I am currently transferring data from HubSpot to PostgreSQL with CloudQuery, but I’m facing challenges with the complexity of querying JSONB data.
Configuration Details
Here’s how my source is set up:
kind: source
spec:
name: "hubspot"
path: cloudquery/hubspot
registry: cloudquery
version: "v4.4.3"
destinations: ["postgresql"]
tables: ["*"]
spec:
app_token: "my_access_token"
pagination:
page_size: 1000
max_retries: 5
table_options:
hubspot_crm_contacts:
associations: ["contacts", "deals", "notes", "emails", "tasks", "meetings", "calls", "company"]
hubspot_crm_companies:
associations: ["contacts", "deals", "notes", "emails", "tasks", "meetings", "calls", "company"]
hubspot_crm_deals:
associations: ["contacts", "deals", "notes", "emails", "tasks", "meetings", "calls", "company"]

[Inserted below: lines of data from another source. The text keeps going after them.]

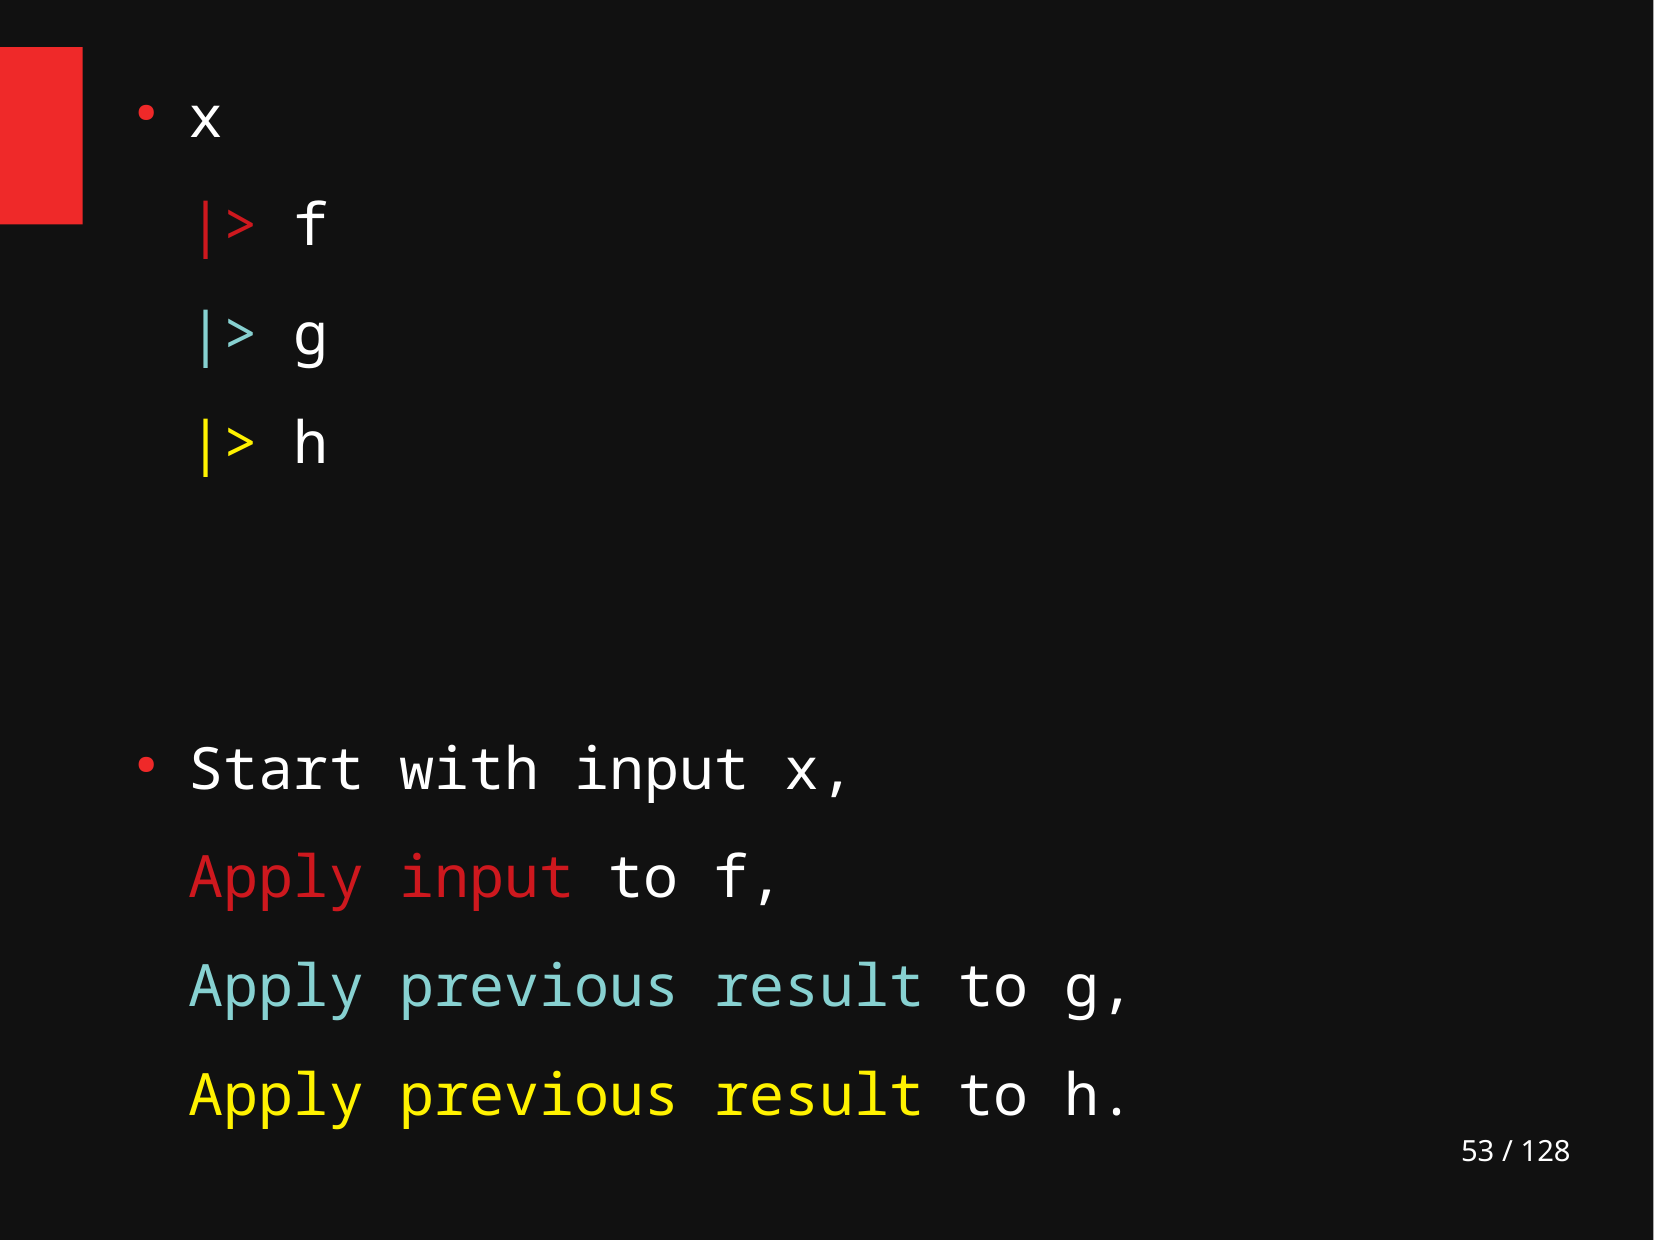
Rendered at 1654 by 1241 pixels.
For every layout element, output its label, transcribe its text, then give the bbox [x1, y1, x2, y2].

list x |> f |> g |> h Start with input x, Apply input to f, Apply previous result to g, Apply previous result to h. [118, 75, 1536, 1074]
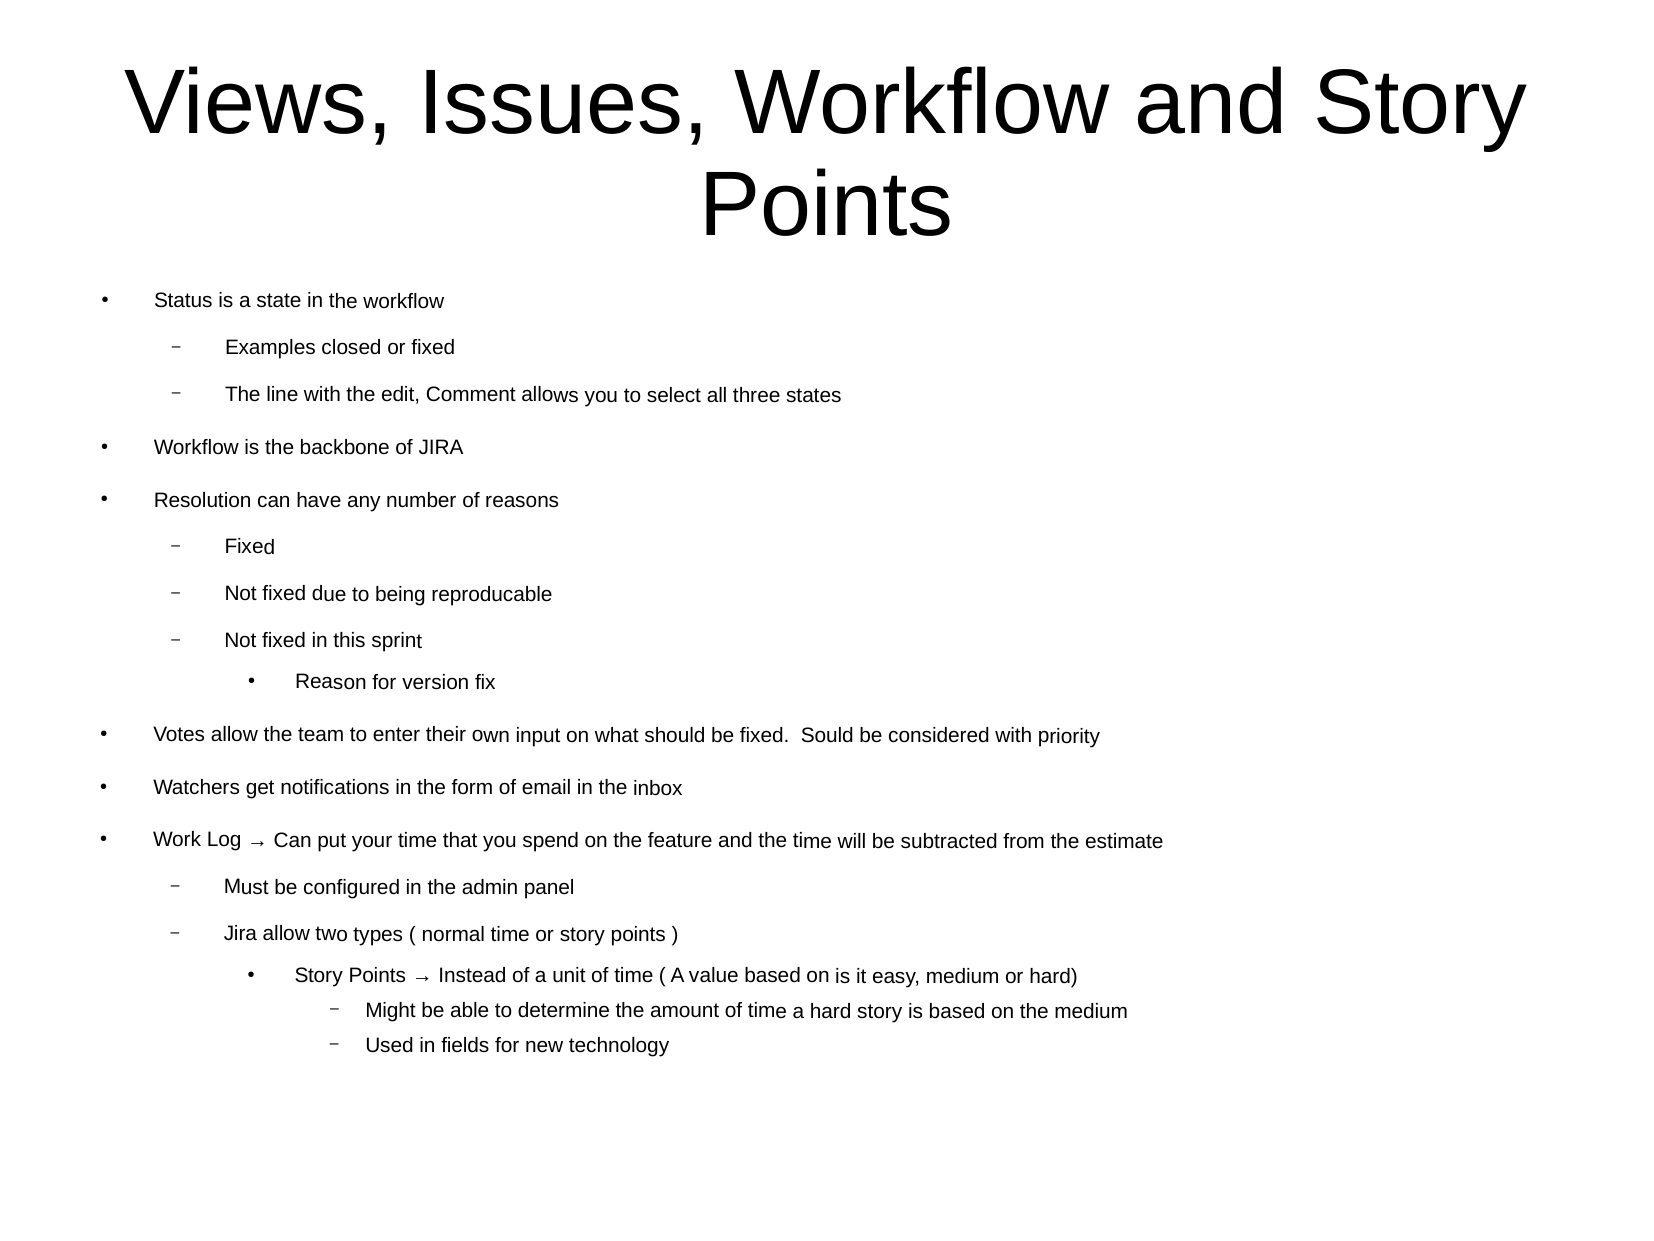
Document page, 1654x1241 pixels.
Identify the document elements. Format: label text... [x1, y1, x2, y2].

list Status is a state in the workflow Examples closed or fixed The line with the edit, Comment allows you to select all three states Workflow is the backbone of JIRA Resolution can have any number of reasons Fixed Not fixed due to being reproducable Not fixed in this sprint Reason for version fix Votes allow the team to enter their own input on what should be fixed. Sould be considered with priority Watchers get notifications in the form of email in the inbox Work Log → Can put your time that you spend on the feature and the time will be subtracted from the estimate Must be configured in the admin panel Jira allow two types ( normal time or story points ) Story Points → Instead of a unit of time ( A value based on is it easy, medium or hard) Might be able to determine the amount of time a hard story is based on the medium Used in fields for new technology [81, 288, 1573, 1217]
title Views, Issues, Workflow and Story Points [82, 49, 1571, 257]
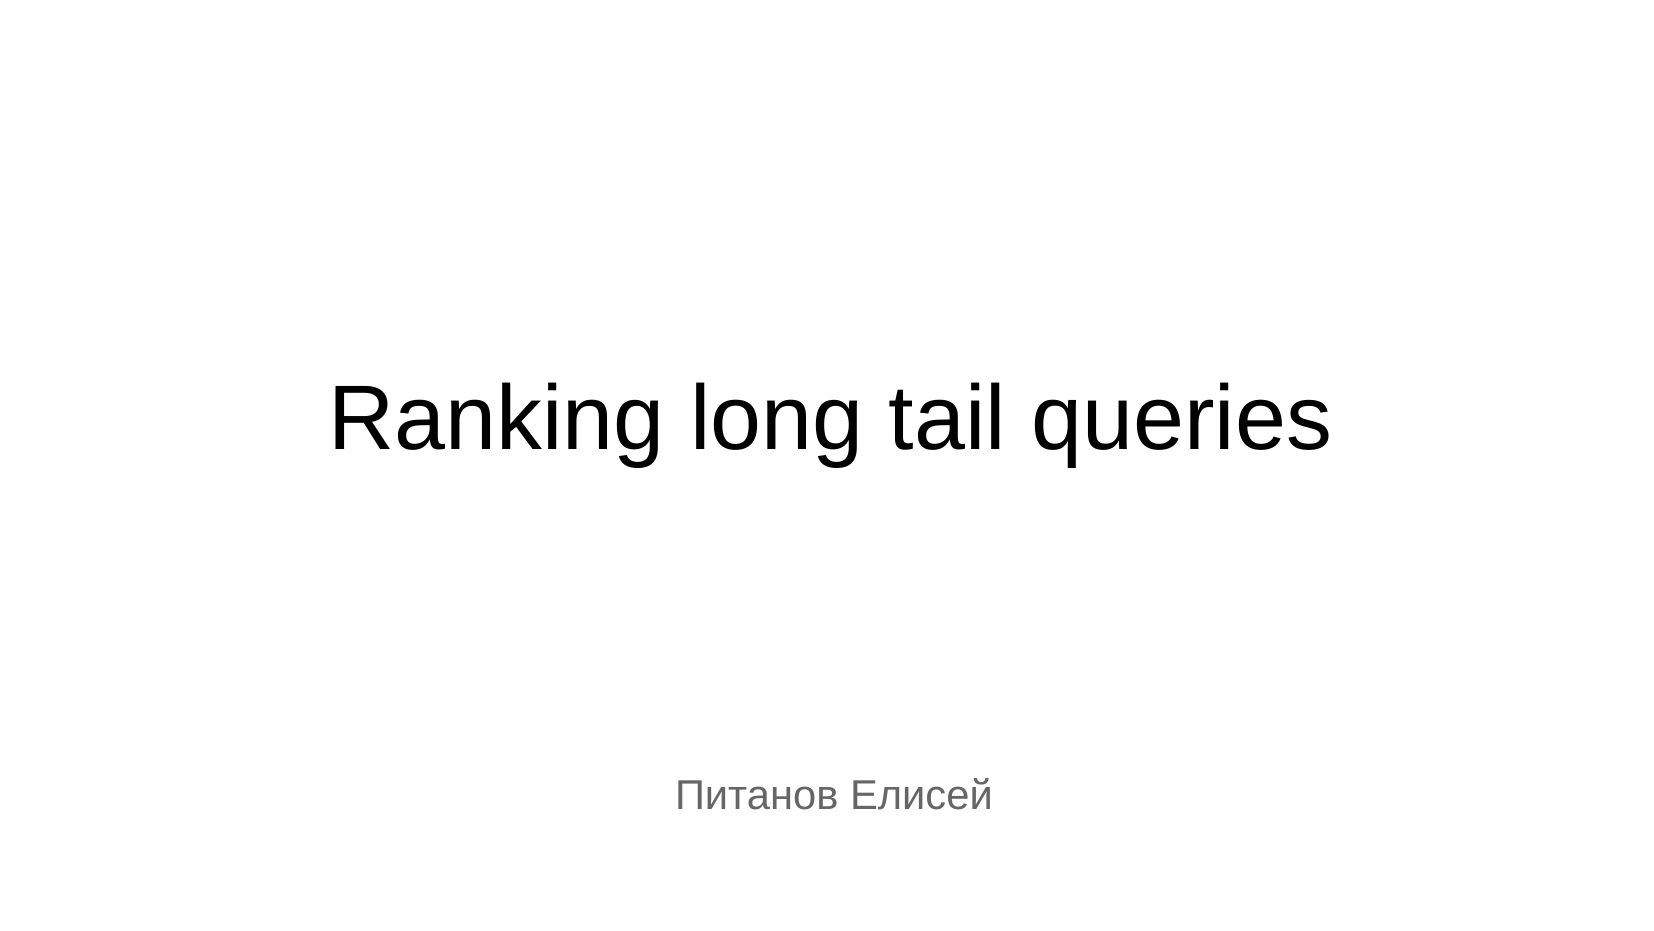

And my destination configuration:
kind: destination
spec:
name: "postgresql"
path: "cloudquery/postgresql"
registry: "cloudquery"
version: "v8.5.1"
write_mode: "overwrite-delete-stale"
spec:
connection_string: "postgresql://test:test@localhost:5432/dbsync?sslmode=disable"
Data Structure Concern
In the hubspot_crm_contacts table, there are JSONB columns. For example, the properties column contains:
{
"email": "[email protected]",
"lastname": "Musk",
"firstname": "Elon",
"createdate": "2024-08-05T09:06:00.072Z",
"hs_object_id": "28109002461",
"lastmodifieddate": "2024-08-05T11:00:14.253Z"
}
The associations column has:
{
"companies": {
"results": [
{
"id": "13176491214",
"type": "contact_to_company"
},
{
"id": "13176491214",
"type": "contact_to_company_unlabeled"
}
]
}
}
The Issue
I’m struggling with the complexity of the SQL queries needed to retrieve contacts along with their associated data. Here’s the query I’m using to fetch contacts and their linked companies:
WITH company_data AS (
SELECT
c.id AS contact_id,
c.properties ->> 'firstname' AS first_name,
c.properties ->> 'lastname' AS last_name,
c.properties ->> 'email' AS email,
jsonb_array_elements(c.associations -> 'companies' -> 'results') AS company_json
FROM
hubspot_crm_contacts c
)
SELECT
DISTINCT ON (contact_id, company_id)
cd.contact_id,
cd.first_name,
cd.last_name,
cd.email,
cmp.id AS company_id,
cmp.properties ->> 'name' AS company_name,
cmp.properties ->> 'domain' AS company_domain
FROM
company_data cd
LEFT JOIN
hubspot_crm_companies cmp
ON (cd.company_json ->> 'id') = cmp.id
ORDER BY
contact_id, company_id, cd.company_json ->> 'type' DESC;
This becomes even more convoluted with additional associations. I am seeking guidance on effective data management techniques.
Is there a way to restructure the data before it enters PostgreSQL or methods to simplify my SQL queries?